The trial court authorized the jury to find Calderon guilty of possession of marihuana either as a principal actor or as a party under Texas Penal Code sections 7.01(a) and 7.02(a)(2). Tex. Pen. Code Ann. 7.01(a), 7.02(a)(2) (Vernon 2003). Under the law of parties, a person may be convicted as a party to an offense if the offense is committed by his own conduct or by the conduct of another for which he is criminally responsible, or both. Tex. Pen. Code Ann. 7.01(a). A person is criminally responsible for the conduct of another if, "acting with intent to promote or assist the commission of the offense, he solicits, encourages, directs, aids, or attempts to aid the other person to commit the offense." Tex. Pen. Code Ann. 7.02(a)(2). To convict someone under the law of parties, the evidence must show that, at the time of the offense, the parties were acting together, each contributing some part toward the execution of their common purpose. Williams v. State, 82 S.W.3d 557, 566 (Tex. App.-San Antonio 2002, pet. ref'd). The court may examine the events that occurred before, during, and after the commission of the offense and may rely on actions of the accused that show an understanding and common design to commit the offense. Ransom v. State, 920 S.W.2d 288, 302 (Tex. Crim. App. 1994). Direct evidence of complicity is not necessary; the State may use circumstantial evidence to prove the defendant's responsibility as a party to the offense. Rivera v. State, 12 S.W.3d 572, 575 (Tex. App.-San Antonio 2000, no pet.).

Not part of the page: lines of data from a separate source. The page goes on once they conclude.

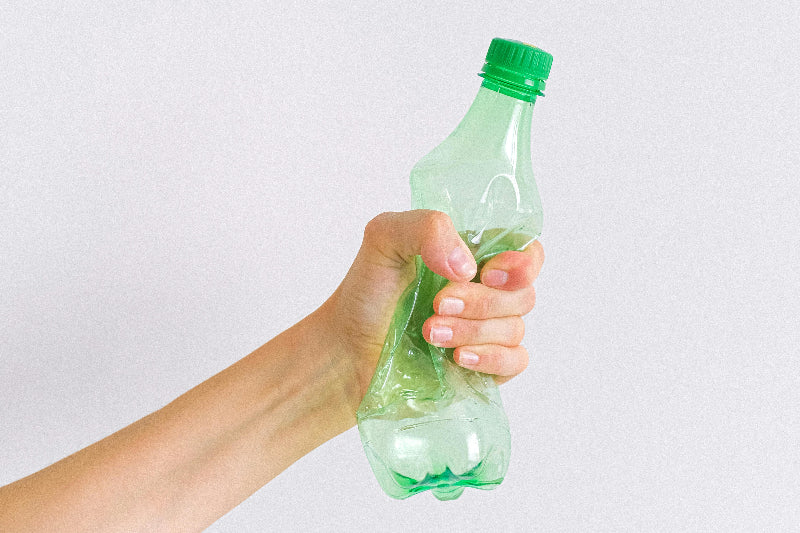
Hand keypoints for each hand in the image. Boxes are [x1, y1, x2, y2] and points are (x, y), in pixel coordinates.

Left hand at [321, 210, 543, 412]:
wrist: (346, 350)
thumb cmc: (366, 293)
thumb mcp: (384, 239)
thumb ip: (426, 228)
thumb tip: (468, 267)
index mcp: (474, 255)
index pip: (527, 251)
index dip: (521, 262)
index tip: (488, 272)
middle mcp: (487, 291)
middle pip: (522, 293)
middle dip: (481, 301)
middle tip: (438, 304)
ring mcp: (487, 331)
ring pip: (515, 329)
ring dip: (473, 331)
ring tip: (430, 333)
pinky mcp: (485, 367)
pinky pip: (514, 362)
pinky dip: (490, 359)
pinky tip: (458, 358)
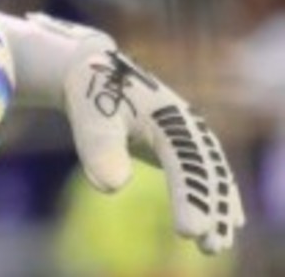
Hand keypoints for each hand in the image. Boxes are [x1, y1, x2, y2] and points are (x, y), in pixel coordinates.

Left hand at [7, 14, 245, 254]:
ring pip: (212, 175)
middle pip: (208, 172)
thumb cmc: (93, 94)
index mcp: (169, 117)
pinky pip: (205, 173)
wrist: (94, 71)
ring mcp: (188, 134)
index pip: (185, 163)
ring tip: (216, 246)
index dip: (190, 197)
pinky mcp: (181, 144)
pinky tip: (224, 222)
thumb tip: (111, 187)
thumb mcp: (91, 115)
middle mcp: (187, 126)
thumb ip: (100, 147)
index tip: (187, 230)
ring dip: (217, 208)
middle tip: (209, 246)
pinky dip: (214, 196)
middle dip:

After hearing the evidence, the jury returned a general verdict of guilty. When the jury returns a general verdict, we will uphold the verdict if the evidence is sufficient to support a guilty finding under any of the allegations submitted to the jury. Rabbani v. State, 847 S.W.2d 555, 558 (Tex. Crim. App. 1992). Viewing the evidence in the light most favorable to the verdict, including evidence that Calderon was to be paid $500 for his role, that he and Cervantes visited the home of a known drug dealer twice beforehand, that he had the drug dealer's phone number written on a receipt, and that Cervantes had 366 pounds of marihuana in his car, we hold that the evidence is legally sufficient to establish that Calderon acted with the intent to aid Cervantes in possessing marihuana and thus was guilty of the offense under the law of parties. We also hold that the evidence is factually sufficient to support a conviction under the law of parties. While there is no direct evidence showing that Calderon knew his role was to assist in smuggling marihuana, the circumstantial evidence showing that he did know, including his ties to a known drug dealer and his admission that he was to be paid $500, could lead a rational jury to find Calderon guilty beyond a reasonable doubt. Accordingly, we affirm the trial court's judgment.

Conclusion

The judgment of the trial court is affirmed.

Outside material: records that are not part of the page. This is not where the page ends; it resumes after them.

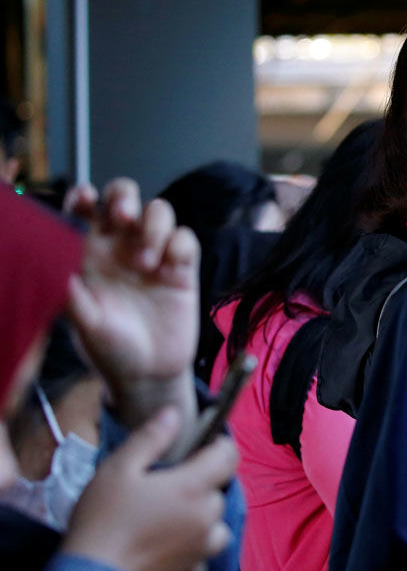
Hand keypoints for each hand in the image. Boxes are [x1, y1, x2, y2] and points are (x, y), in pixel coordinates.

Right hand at [62, 407, 237, 570]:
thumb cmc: (103, 519)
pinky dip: (193, 545)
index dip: (218, 445)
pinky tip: (168, 541)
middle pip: (220, 489)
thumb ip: (151, 438)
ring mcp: (202, 546)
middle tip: (168, 482)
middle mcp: (207, 516)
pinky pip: (204, 552)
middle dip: (202, 481)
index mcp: (193, 487)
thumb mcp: (119, 469)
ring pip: (217, 522)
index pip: (229, 455)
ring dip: (202, 515)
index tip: (201, 445)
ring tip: (170, 513)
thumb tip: (174, 413)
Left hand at [64, 179, 198, 430]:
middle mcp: (121, 247)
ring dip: (154, 226)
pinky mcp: (183, 268)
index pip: (84, 210)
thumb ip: (73, 296)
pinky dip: (180, 245)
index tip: (85, 201)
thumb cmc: (111, 350)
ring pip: (158, 211)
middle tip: (123, 217)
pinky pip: (186, 238)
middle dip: (124, 197)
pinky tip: (171, 270)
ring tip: (148, 263)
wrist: (150, 374)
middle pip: (124, 197)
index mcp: (91, 253)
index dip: (83, 197)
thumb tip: (57, 267)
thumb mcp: (86, 325)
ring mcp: (154, 255)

Phylis J. Speedlin , Justice

Do Not Publish

1. Calderon was arrested and later charged with possession of the marihuana found in the Suburban.

2. Section 2 of Article 38.22 states that "[n]o written statement made by an accused as a result of custodial interrogation is admissible as evidence against him in any criminal proceeding unless it is shown on the face of the statement that: (a) the accused, prior to making the statement, . . . [received certain specifically listed warnings] and (b) the accused, prior to and during the making of the statement, knowingly, intelligently, and voluntarily waived the rights set out in the warning[s]" set forth in subsection (a). Tex. Code Crim. Proc. Ann. art. 38.22(2).

3. Section 5 states that "[n]othing in this article precludes the admission of a statement made by the accused in open court at his trial, before a grand jury, or at an examining trial . . . or of a statement that is the res gestae of the arrest or of the offense, or of a statement that does not stem from custodial interrogation, or of a voluntary statement, whether or not the result of custodial interrogation, that has a bearing upon the credibility of the accused as a witness, or of any other statement that may be admissible under law." Tex. Code Crim. Proc. Ann. art. 38.22(5) (emphasis added).